Le vrai problème en Birmanie est celui de la fragmentation
et de la distribution du pouvoir. Dans ce contexte, tous les
Birmans ne sont pas contre le régime militaire et l’opposition
n’est pas concentrée d’un seul bloc au sein de la LND ;
elle est au contraire très fragmentée, divisée selon des lignes
de partage ethniques et non politiques. La société birmane
est une société en évolution au sein de laquelle s’expriment
des revendications, parfois impulsées par les Birmans de
l’étranger, nombreux en Asie du Sud-est (on en compte
près de 2 millions rien qu’en Thaïlande). Les Occidentaux
ont une perception manichéenne de la situation qui ne
correspond pas à la réalité. Cette perception, qui entraîne
la mise en œuvre d’une politique rigide à l’égard de la junte,
encourage de facto la LND à boycotter les élections. Selon
Lee Jones, on peut douter de l’intérêt de cette démarche.
L’ASEAN doit vivre avec, au sein de son groupe, un
membre difficile, voire capricieux, quand les Occidentaux
peuvent s’offrir le luxe du dénigrement à distance. L’Union
européenne doit arrêter d’utiliser la cause birmane pour
faire valoir ses principes et valeurs politiques et devrait
plutôt s’engager avec les réalités politiques de la situation.
Il ne s’agit pas d’abandonner tout projet de changement,
il s’agit plutôt d’arrêter la politique moralisatrice qui
sert de faire valoir à quelques personnalités en vue.
Plus généralement, l’Europe doit admettre qu’elle est
un acteur mineur en Asie orientale et qu’elle doit choisir
avec discernement ses combats ; si elle continue ainsi,
elle accentuera sa marginalisation.
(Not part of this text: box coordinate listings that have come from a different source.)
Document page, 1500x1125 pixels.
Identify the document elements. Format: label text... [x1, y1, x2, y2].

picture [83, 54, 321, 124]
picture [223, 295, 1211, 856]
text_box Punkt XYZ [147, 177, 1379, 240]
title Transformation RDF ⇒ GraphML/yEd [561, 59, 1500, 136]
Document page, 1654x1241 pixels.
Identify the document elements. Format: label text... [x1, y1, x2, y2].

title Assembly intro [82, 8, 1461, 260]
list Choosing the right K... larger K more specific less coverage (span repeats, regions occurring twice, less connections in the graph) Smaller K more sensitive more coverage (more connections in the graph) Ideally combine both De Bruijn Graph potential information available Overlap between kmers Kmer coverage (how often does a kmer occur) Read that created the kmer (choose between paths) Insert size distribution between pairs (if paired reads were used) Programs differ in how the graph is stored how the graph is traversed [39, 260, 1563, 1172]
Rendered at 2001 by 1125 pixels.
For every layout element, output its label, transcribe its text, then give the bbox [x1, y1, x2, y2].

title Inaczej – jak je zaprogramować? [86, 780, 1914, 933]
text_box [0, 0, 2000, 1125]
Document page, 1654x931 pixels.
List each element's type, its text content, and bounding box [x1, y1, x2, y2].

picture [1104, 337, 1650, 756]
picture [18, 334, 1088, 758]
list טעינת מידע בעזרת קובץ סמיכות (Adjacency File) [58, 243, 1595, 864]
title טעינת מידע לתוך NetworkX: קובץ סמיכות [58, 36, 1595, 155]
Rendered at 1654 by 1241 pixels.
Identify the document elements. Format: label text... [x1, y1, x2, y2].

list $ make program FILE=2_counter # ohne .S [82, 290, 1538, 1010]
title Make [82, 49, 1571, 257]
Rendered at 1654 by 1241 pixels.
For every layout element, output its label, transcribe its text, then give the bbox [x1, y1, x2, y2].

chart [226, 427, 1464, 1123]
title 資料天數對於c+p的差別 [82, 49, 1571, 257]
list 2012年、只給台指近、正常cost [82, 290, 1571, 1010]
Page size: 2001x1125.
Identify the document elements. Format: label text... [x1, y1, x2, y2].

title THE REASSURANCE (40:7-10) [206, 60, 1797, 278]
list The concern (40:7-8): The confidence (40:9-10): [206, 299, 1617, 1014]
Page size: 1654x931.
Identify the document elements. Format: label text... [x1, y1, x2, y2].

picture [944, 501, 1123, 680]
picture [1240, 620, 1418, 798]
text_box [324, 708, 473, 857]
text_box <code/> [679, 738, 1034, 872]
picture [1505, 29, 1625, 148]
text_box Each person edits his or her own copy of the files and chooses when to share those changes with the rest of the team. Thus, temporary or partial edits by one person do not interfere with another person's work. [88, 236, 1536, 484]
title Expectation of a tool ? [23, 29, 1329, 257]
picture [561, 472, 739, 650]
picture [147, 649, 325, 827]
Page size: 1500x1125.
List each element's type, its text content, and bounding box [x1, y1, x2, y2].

Quelques États
européens d’ailleurs avancent leurs pions avec prudence,
mais continuent à commercer et à investir en Birmanie.
La plupart des États-membres de l’ASEAN sont engagés
dans des processus, plus ou moins chaotiques, de
démocratisation. Ceux-là sont prioritaires et l’Union
européenne doit s’engager à soutenir ce processus et
les groupes qui les activent. En focalisant son action sur
la Birmanie, l’Union européenne rate des opportunités. Il
serait temps qu’elle s’inspire de l’expérience américaine qui
a renoué, récemment, des liens même ténus avec la junte.